One of the challenges to attaining a sustainable health development is the non-innovative use of the resources the world is endowed with. The forests covers are being depleted as humans cut trees for economic and household use. Safe drinking water is becoming scarce and especially in the less developed and developing world. Children are dying of waterborne diseases such as cholera and diarrhea because of lack of clean drinkable water. Solar water disinfection is a modern and cost effect way of treating water and rendering it safe for drinking.
In Kenya, the project is gearing momentum and families from poor backgrounds are benefiting from these initiatives. Applause is given to organizations such as EAWAG aquatic research and SODIS. Research shows that when limited amount of water is exposed to sunlight for 24hours, the suns rays are able to penetrate and kill the germs and make the water fit for human consumption. For instance, putting clean water into a 3 litre transparent plastic bottle and exposing it to sunlight for a day or two days in cloudy weather kills germs in the water.

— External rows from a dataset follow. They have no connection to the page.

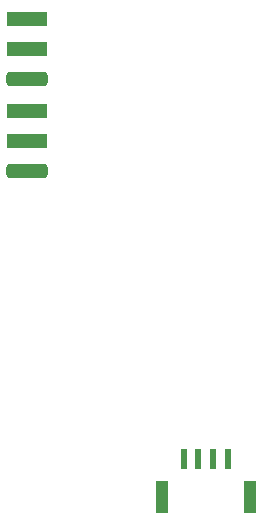
<source format=gbp>
G04*
G04 #@! TF.GenerationSoftware,Altium Limited,Altium Designer,19.1.8 (144)*
G04*
G04 Layer_Color=128*
%FSLAX44Y44*%
%MOMM*%
G71*
G01*
G75*
G04:AMPARAMS|DCode=113|XSize=1.2mm|YSize=3.5mm|CornerRadius=0.3mm|HoleSize=0mm|Usage=FLASHONLY|Rotation=90.000|XOffset=0mm|YOffset=0mm|HoleType=Round|Shape=RoundedRectangle|*
%AMROUNDEDRECTD113*
21,1,1.2000,2.9000,0,0,90.0*
21,1,0.6000,3.5000,0,0,90.0*
1,1,0.6000,1.4500,0.3000*
1,1,0.6000,1.4500,-0.3000*
1,1,0.6000,-1.4500,-0.3000*
1,1,0.6000,-1.4500,0.3000*
%
%ADD113ROUNDEDRECTD113*%
%ADD114R,3.5000X1.2000*%
%ADD115R,1.0000X2.7000*%
%ADD116R,0.6000X1.7000*%
D113*
X1435100Y844550D02*
D03*
Y767080D02*
D03*
D114*
Y895350D02*
D03*
Y869950D02*
D03*
Y817880D02*
D03*
Y792480D02*
D03*
D115*
X1549080Y491240D02*
D03*
X1623580D02*
D03*
D116*
X1567580Y523240D02*
D03*
X1580080D02*
D03*
X1605080D02*
D03*
X1592580D02*
D03*
M02*

</source>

In the developing countries, more so in slum areas, clean water is so scarce and the little available drinking water quality is so poor that people are helplessly drinking untreated water thus exposing them to getting waterborne diseases. A good example is the contaminated and unsafe drinking water used in the slum areas of Africa where virtually the poor sewage systems contaminate this water. The slum areas do not have any formal sewage flows and water pipes are seen floating on the sewage wastes. With pipe bursts and leakages, the sewage wastes seep into the water pipes and contaminate the drinking water.
Without knowledge or with knowledge and out of negligence, people in the slum area use this water for drinking and other household purposes. It must be understood that life in the slums is a night mere and affording clean water is not perhaps a priority. In the developing countries have the notion that if they cannot get enough food to feed the family why would they be bothered anyway to get clean water? In these countries, more than half of the population lives on less than a dollar per day. In fact, even when exposed to the health and sanitation dangers, people continue to use untreated water.
With the help of the SODIS solar water disinfection, people are able to treat their drinking water in the most cost effective way possible. Surely, such innovations are required in the less developed countries since they reduce the cost of getting clean water, cases of water bone diseases and the household as well as national budget on disease treatments. What is needed is to educate the people on the benefits of using clean and safe water and the dangers of consuming untreated water.
The governments and NGOs must be seen moving hastily to provide clean and safe water to the people in the slum areas as well as offer community education on health and sanitation. The people must realize that a health community is a prosperous nation. People cannot work when they are sick due to using unsafe drinking water. The governments spend a lot of money in treating diseases, which could otherwise be avoided and that money channeled into other national development projects. The community must also understand that the money they use when caring for the sick and buying drugs for the ill people can be used for family development.